GOP will have a substantial monetary advantage in 2018 election

The Hill:
Two prominent outside groups aligned with Speaker Paul Ryan (R-Wis.) combined to raise $66 million in 2017, record hauls that Republicans will need as they seek to maintain a majority in the House amid stiff political headwinds.

The Congressional Leadership Fund (CLF), which raised less than $500,000 in the last off-year, pulled in $26 million in 2017 and has $15 million in cash-on-hand. An affiliated group, the American Action Network (AAN), brought in another $40 million.

“CLF’s record-setting off-year fundraising is a testament to Speaker Ryan’s leadership and House Republicans’ conservative agenda,” CLF and AAN Executive Director Corry Bliss said in a statement. “Knowing history is against us, CLF’s field program has laid the groundwork to protect the Republican House majority well ahead of Election Day, opening 27 field offices and making over 5 million voter contacts to date. AAN is well-prepared to continue to promote the conservative policies of House leadership, and CLF is ready to ensure Republicans maintain the majority in 2018.

The party that controls the White House has historically struggled to maintain seats in Congress in midterm elections.

Democrats need to pick up 24 seats to take control of the House in 2018 and President Trump’s low approval rating, coupled with the Democrats’ double-digit lead in generic ballot polling, has some predicting a wave election in which Republicans could lose the House.

The GOP’s efforts to hold on to the House have been complicated by a string of retirements.
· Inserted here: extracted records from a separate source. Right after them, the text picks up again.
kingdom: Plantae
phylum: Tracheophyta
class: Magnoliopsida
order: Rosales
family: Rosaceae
On Monday, House Foreign Affairs Committee chairman Ed Royce (R-Calif.) became the eighth panel chairman to announce he would not seek reelection.

House Republicans will have to defend at least 30 open seats in 2018 due to retirements, resignations or lawmakers seeking other offices, while Democrats will only have to contend with about half as many open seats.
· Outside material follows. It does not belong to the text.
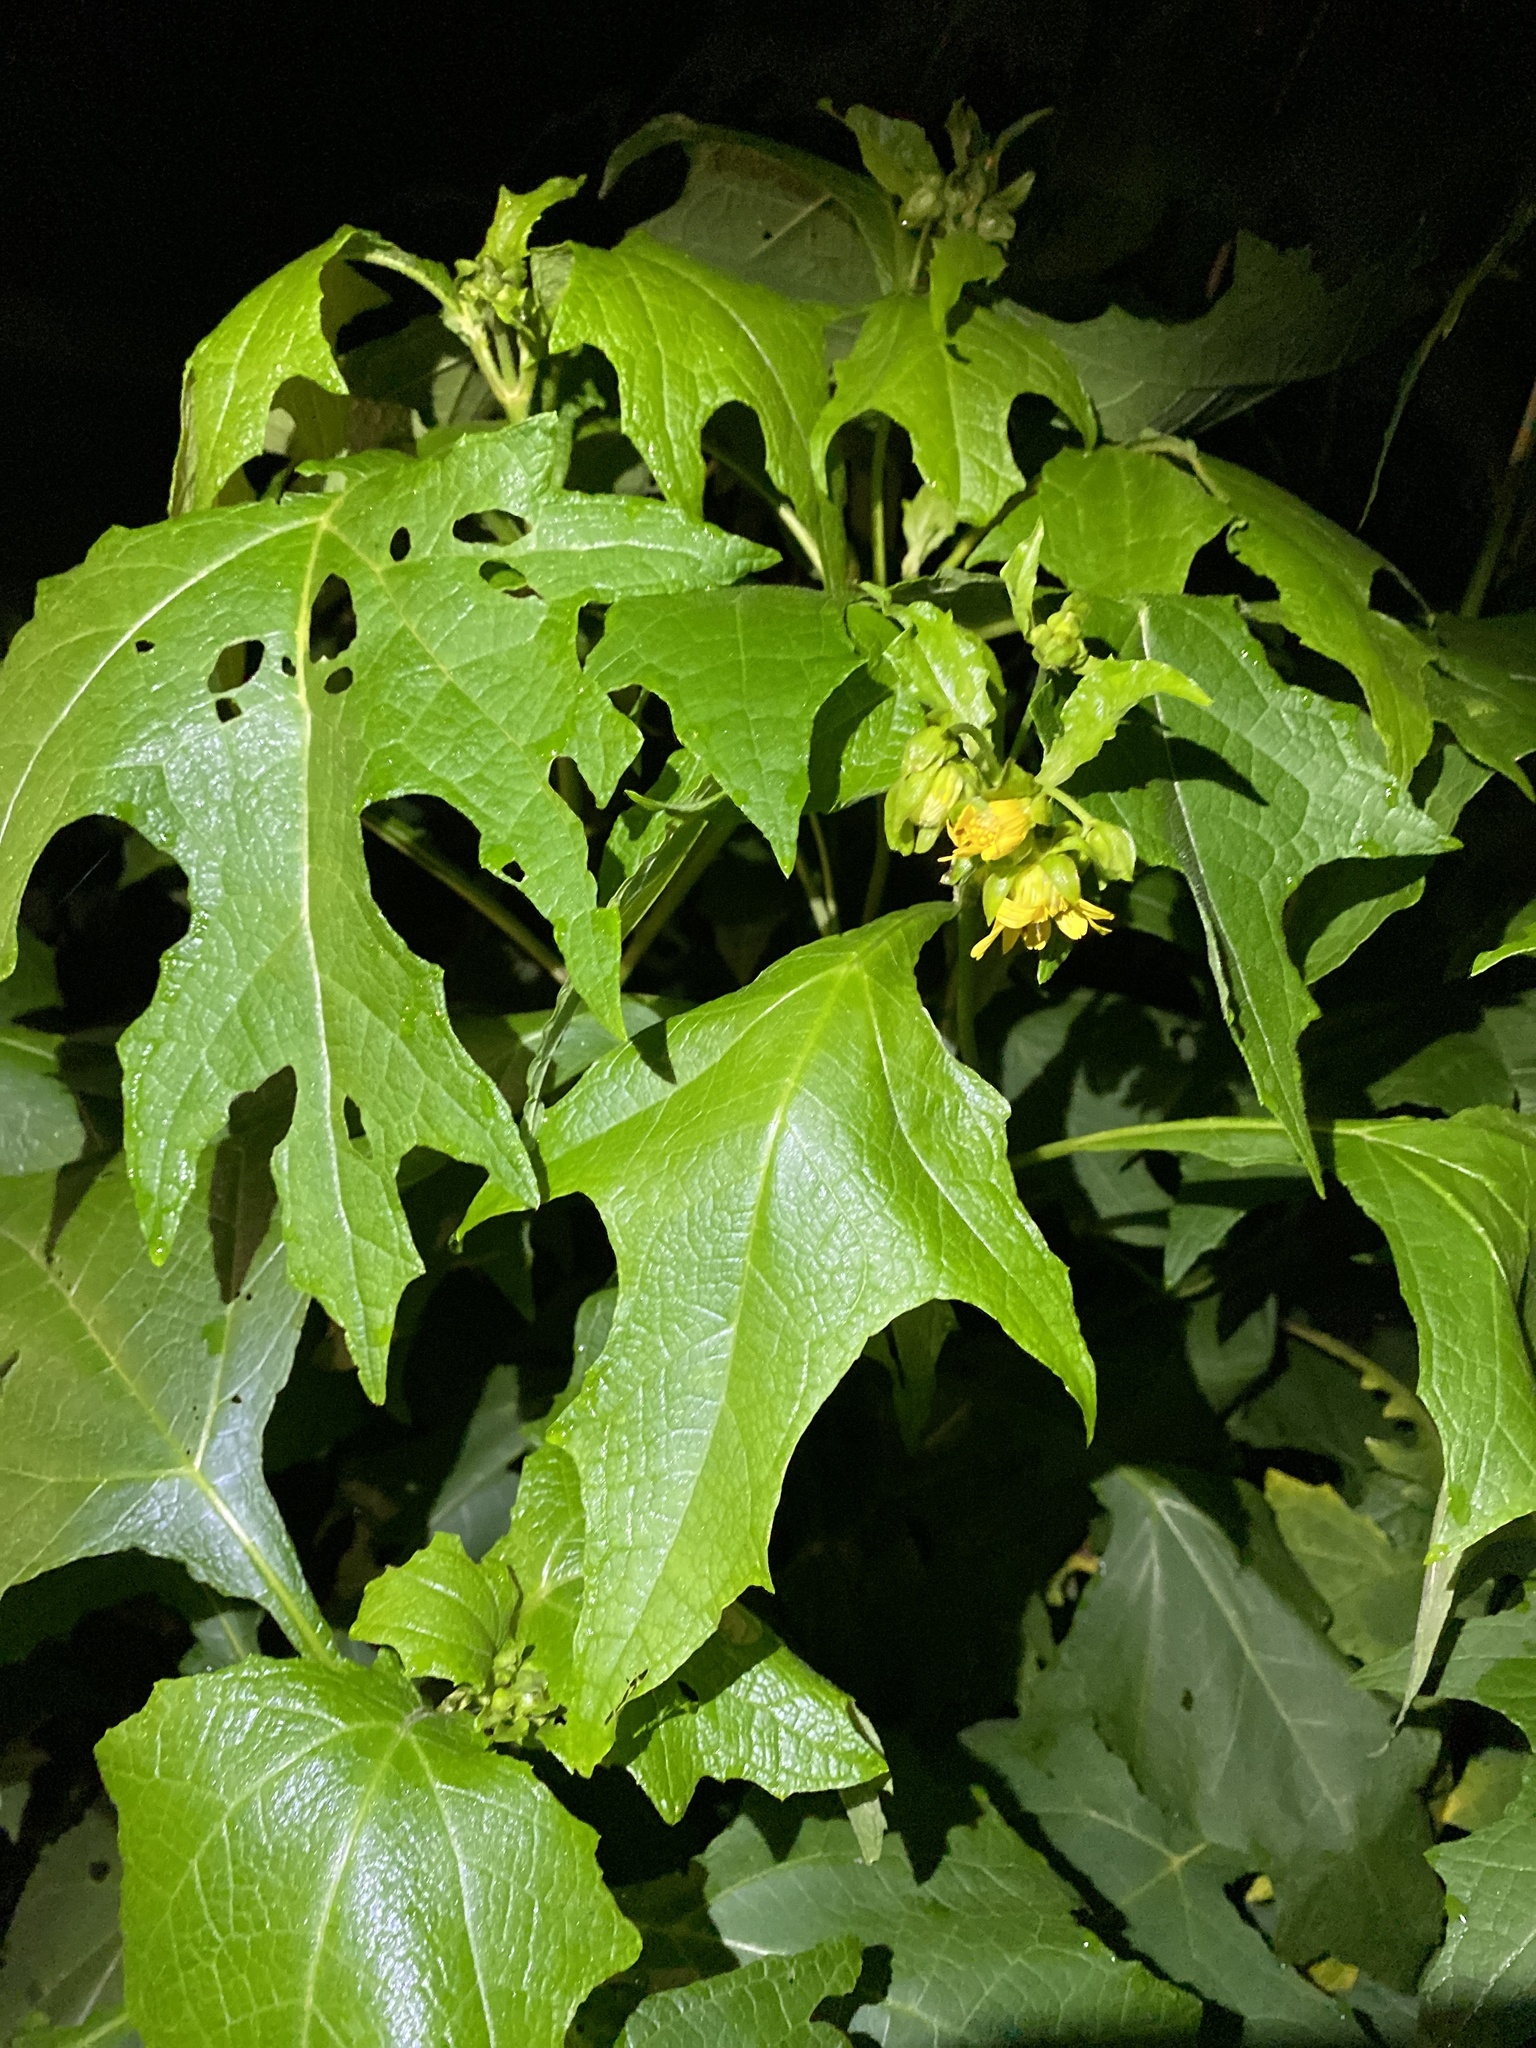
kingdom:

The CLF and AAN have been putting their money to use by setting up shop in competitive districts.
...
The Democrats are already behind when it comes to campaign money because they are still trying to pay off the money they borrowed in a losing effort in 2016.  In terms of cash on hand, the GOP has about a 10 to one advantage.

The Republicans will have a strong case to make against the Democrats who voted against the tax cuts.  The Democrats are also making a mistake with voters by trying to help the rich in blue states avoid taxes.  Their claims that the GOP reforms were "tax cuts for the rich" were always bogus, and now with their current schemes to help the rich avoid the tax increases in the reform make them look like hypocrites.